Are the Lib Dems about to rip up the parliamentary playbook?
Bournemouth 2015 may have been shunned by many in the journalistic and lobbying world. But if they had bothered to turn up they would have found themselves at the best-attended Liberal Democrat conference in history courtesy of the party’s recent membership surge. The Labour party is not the only exemplar of how to launch a membership drive on the back of election defeat and a change of leadership. New leader Tim Farron may have just 8 MPs, but he has an ace up his sleeve and many in the Westminster bubble may be in for a rude awakening.
There are already 101 Lib Dem members of the House of Lords, soon to be buttressed with a further 11 appointed in the post-election honours list. Unlike the House of Commons, where the Government has a small majority, no party comes close to this in the Upper House. If Farron’s army reaches across the red benches they can unite with Labour or crossbench peers to defeat Government legislation.
It is a long established principle of the British constitution that the House of Lords does not block bills which are presented in the Government’s election manifesto. The Liberal Democrats argue that this practice, the so-called Salisbury convention, looks increasingly anachronistic when governments are elected on small shares of the vote. Just 24% of the electorate voted Conservative at the 2015 general election. Farron has used this to justify ignoring the convention to vote against Conservative proposals to allow housing association tenants the right to buy their own homes.

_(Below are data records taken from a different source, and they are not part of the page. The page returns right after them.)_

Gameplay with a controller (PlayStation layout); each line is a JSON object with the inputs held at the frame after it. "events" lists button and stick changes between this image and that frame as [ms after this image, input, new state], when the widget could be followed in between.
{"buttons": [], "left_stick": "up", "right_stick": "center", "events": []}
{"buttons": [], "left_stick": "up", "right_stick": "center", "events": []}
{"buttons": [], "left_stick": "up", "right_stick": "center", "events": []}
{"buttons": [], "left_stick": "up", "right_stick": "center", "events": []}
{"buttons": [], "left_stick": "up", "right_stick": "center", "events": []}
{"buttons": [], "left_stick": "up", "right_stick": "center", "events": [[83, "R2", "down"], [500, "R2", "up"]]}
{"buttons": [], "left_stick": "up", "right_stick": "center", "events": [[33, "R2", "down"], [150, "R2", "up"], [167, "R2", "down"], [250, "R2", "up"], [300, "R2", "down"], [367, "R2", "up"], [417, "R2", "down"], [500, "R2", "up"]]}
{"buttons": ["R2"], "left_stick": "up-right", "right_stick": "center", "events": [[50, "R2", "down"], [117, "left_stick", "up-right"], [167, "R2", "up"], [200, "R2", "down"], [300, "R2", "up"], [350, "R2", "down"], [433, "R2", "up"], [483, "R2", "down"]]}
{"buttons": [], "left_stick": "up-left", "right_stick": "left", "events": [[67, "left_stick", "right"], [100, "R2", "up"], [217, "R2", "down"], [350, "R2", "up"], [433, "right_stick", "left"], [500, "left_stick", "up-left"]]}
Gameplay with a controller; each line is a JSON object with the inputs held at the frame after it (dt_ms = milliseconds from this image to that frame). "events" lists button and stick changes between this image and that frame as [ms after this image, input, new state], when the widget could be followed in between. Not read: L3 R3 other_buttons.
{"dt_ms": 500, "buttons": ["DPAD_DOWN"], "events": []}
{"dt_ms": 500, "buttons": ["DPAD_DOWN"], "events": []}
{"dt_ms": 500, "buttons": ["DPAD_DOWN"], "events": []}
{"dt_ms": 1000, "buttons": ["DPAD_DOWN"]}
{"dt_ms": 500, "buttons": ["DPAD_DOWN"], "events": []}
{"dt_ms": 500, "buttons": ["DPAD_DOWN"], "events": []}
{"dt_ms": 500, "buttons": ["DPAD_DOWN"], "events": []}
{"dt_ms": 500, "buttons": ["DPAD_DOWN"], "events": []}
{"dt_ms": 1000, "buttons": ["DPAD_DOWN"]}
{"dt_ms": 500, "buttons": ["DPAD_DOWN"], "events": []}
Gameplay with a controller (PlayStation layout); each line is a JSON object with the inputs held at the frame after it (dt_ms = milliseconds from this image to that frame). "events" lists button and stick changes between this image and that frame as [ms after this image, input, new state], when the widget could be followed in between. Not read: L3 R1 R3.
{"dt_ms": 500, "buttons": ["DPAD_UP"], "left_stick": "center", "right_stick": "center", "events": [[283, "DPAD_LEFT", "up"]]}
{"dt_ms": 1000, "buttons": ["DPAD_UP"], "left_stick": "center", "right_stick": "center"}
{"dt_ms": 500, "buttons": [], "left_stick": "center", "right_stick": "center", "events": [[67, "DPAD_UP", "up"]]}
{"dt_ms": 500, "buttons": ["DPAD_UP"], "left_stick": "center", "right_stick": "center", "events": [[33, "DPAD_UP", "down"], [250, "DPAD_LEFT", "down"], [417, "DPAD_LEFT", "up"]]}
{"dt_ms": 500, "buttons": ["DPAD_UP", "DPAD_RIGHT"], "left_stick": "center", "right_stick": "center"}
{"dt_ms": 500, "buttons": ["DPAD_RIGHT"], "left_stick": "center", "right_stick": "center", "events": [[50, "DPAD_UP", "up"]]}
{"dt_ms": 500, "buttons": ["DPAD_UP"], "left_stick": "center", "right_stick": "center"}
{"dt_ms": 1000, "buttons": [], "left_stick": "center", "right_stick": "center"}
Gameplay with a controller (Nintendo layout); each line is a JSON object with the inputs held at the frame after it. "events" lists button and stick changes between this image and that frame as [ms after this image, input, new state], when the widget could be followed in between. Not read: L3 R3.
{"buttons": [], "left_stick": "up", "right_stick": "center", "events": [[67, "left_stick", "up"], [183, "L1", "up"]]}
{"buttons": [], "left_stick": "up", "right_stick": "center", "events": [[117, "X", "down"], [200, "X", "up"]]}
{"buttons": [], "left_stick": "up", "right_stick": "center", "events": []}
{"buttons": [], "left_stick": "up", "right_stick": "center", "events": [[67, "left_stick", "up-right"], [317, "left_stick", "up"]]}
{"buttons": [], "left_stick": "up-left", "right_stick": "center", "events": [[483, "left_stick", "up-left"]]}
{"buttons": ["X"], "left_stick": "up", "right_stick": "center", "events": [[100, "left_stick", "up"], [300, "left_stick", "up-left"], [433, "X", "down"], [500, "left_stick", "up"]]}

Housing was a major issue at the 2015 Lib Dem conference. At an LGA fringe event, audience members and party spokespeople alike were unanimous in condemning Conservative right-to-buy proposals. The party passed a strongly-worded motion committing the party to the major house building programme laid out in its 2015 manifesto. At his leader’s speech at the end of the conference, Farron made housing his number one policy priority. He is unlikely to let it lie.
The Lib Dem conference, with its elaborate constitutional debates and carefully-argued policymaking, might look like a quaint sideshow given its tiny parliamentary grouping. But if Farron sticks with it, he could cause real difficulty for the Conservatives’ flagship housing policy. It was Liberal Prime Minister Herbert Asquith who threatened to stuff the Lords with Liberal Peers ahead of the debate on the 1909 People’s Budget. Whether Cameron will do an Asquith we will have to wait and see. One thing is for certain: the Lib Dems might be out of office, but they are not out of power quite yet.